**DIRECTIVE**
The full listing is needed, transcribed word for word.

**RECORDS SHOWN**
□ □ □ □ □ □ □
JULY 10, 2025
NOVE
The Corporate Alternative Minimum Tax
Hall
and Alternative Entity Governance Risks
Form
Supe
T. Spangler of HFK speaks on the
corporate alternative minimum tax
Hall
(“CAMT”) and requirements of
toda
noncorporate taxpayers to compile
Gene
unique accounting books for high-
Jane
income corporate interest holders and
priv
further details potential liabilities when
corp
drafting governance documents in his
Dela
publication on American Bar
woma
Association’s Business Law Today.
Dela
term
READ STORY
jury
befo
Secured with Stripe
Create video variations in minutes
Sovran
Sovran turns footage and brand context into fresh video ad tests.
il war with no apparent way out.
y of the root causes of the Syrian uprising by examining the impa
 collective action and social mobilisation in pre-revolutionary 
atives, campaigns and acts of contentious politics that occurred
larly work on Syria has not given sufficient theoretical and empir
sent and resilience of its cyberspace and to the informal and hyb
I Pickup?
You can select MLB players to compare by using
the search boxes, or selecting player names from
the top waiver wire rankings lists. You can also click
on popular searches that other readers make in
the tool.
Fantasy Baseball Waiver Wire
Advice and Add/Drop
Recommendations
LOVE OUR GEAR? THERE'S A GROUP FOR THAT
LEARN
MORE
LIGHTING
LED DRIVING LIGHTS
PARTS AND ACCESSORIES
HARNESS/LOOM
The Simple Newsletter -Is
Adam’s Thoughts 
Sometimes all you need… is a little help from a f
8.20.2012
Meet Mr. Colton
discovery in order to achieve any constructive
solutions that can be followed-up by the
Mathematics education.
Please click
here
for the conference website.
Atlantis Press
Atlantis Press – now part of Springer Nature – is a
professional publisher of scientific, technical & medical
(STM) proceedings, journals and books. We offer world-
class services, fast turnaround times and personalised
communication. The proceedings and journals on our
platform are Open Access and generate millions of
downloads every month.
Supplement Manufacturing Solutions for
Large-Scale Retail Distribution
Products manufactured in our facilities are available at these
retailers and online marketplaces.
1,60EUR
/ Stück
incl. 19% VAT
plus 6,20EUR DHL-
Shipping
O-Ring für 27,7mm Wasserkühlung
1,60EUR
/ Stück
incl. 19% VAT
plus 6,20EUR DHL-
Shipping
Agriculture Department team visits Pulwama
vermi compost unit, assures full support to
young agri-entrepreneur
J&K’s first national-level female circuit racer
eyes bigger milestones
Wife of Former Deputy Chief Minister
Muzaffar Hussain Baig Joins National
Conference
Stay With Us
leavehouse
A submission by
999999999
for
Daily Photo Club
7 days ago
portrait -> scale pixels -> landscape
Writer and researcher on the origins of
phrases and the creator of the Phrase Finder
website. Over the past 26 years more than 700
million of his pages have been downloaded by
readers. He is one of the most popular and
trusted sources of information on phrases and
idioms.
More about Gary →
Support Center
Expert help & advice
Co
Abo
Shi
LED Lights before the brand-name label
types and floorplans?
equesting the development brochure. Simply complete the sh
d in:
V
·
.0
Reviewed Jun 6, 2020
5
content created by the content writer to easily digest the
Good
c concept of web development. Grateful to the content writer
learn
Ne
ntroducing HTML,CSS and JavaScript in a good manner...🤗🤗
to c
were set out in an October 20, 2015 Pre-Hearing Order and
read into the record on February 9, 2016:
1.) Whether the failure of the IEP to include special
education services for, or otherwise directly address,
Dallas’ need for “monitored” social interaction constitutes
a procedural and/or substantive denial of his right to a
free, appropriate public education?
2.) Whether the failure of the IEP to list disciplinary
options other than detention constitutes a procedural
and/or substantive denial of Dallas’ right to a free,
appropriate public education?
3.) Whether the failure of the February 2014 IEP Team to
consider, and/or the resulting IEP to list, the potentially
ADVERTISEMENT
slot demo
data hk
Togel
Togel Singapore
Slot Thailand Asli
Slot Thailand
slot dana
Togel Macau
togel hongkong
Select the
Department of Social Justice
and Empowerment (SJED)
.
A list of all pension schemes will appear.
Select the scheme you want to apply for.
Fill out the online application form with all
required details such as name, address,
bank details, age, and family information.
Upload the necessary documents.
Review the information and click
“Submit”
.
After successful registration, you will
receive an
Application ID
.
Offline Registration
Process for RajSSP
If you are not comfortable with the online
□ □ □ □ □ □ □
**WRITTEN REPLY**
JULY 10, 2025
NOVE
The Corporate Alternative Minimum Tax
Hall
and Alternative Entity Governance Risks
Form
Supe
T. Spangler of HFK speaks on the
corporate alternative minimum tax
Hall
(“CAMT”) and requirements of
toda
noncorporate taxpayers to compile
Gene
unique accounting books for high-
Jane
income corporate interest holders and
priv
further details potential liabilities when
corp
drafting governance documents in his
Dela
publication on American Bar
woma
Association’s Business Law Today.
Dela
term
READ STORY
jury
befo
Secured with Stripe
Create video variations in minutes
Sovran
Sovran turns footage and brand context into fresh video ad tests.
il war with no apparent way out.
y of the root causes of the Syrian uprising by examining the impa
 collective action and social mobilisation in pre-revolutionary 
atives, campaigns and acts of contentious politics that occurred
larly work on Syria has not given sufficient theoretical and empir
sent and resilience of its cyberspace and to the informal and hyb
I Pickup?
You can select MLB players to compare by using
the search boxes, or selecting player names from
the top waiver wire rankings lists. You can also click
on popular searches that other readers make in
the tool.
Fantasy Baseball Waiver Wire
Advice and Add/Drop
Recommendations
LOVE OUR GEAR? THERE'S A GROUP FOR THAT
LEARN
MORE
LIGHTING
LED DRIVING LIGHTS
PARTS AND ACCESSORIES
HARNESS/LOOM
The Simple Newsletter -Is
Adam’s Thoughts 
Sometimes all you need… is a little help from a f
8.20.2012
Meet Mr. Colton
discovery in order to achieve any constructive
solutions that can be followed-up by the
Mathematics education.
Please click
here
for the conference website.
Atlantis Press
Atlantis Press – now part of Springer Nature – is a
professional publisher of scientific, technical & medical
(STM) proceedings, journals and books. We offer world-
class services, fast turnaround times and personalised
communication. The proceedings and journals on our
platform are Open Access and generate millions of
downloads every month.
Supplement Manufacturing Solutions for
Large-Scale Retail Distribution
Products manufactured in our facilities are available at these
retailers and online marketplaces.
1,60EUR
/ Stück
incl. 19% VAT
plus 6,20EUR DHL-
Shipping
O-Ring für 27,7mm Wasserkühlung
1,60EUR
/ Stück
incl. 19% VAT
plus 6,20EUR DHL-
Shipping
Agriculture Department team visits Pulwama
vermi compost unit, assures full support to
young agri-entrepreneur
J&K’s first national-level female circuit racer
eyes bigger milestones
Wife of Former Deputy Chief Minister
Muzaffar Hussain Baig Joins National
Conference
Stay With Us
leavehouse
A submission by
999999999
for
Daily Photo Club
7 days ago
portrait -> scale pixels -> landscape
Writer and researcher on the origins of
phrases and the creator of the Phrase Finder
website. Over the past 26 years more than 700
million of his pages have been downloaded by
readers. He is one of the most popular and
trusted sources of information on phrases and
idioms.
More about Gary →
Support Center
Expert help & advice
Co
Abo
Shi
LED Lights before the brand-name label
types and floorplans?
equesting the development brochure. Simply complete the sh
d in:
V
·
.0
Reviewed Jun 6, 2020
5
content created by the content writer to easily digest the
Good
c concept of web development. Grateful to the content writer
learn
Ne
ntroducing HTML,CSS and JavaScript in a good manner...🤗🤗
to c
were set out in an October 20, 2015 Pre-Hearing Order and
read into the record on February 9, 2016:
1.) Whether the failure of the IEP to include special
education services for, or otherwise directly address,
Dallas’ need for “monitored” social interaction constitutes
a procedural and/or substantive denial of his right to a
free, appropriate public education?
2.) Whether the failure of the IEP to list disciplinary
options other than detention constitutes a procedural
and/or substantive denial of Dallas’ right to a free,
appropriate public education?
3.) Whether the failure of the February 2014 IEP Team to
consider, and/or the resulting IEP to list, the potentially
ADVERTISEMENT
slot demo
data hk
Togel
Togel Singapore
Slot Thailand Asli
Slot Thailand
slot dana
Togel Macau
togel hongkong
Select the
Department of Social Justice
and Empowerment (SJED)
.
A list of all pension schemes will appear.
Select the scheme you want to apply for.
Fill out the online application form with all
required details such as name, address,
bank details, age, and family information.
Upload the necessary documents.
Review the information and click
“Submit”
.
After successful registration, you will
receive an
Application ID
.
Offline Registration
Process for RajSSP
If you are not comfortable with the online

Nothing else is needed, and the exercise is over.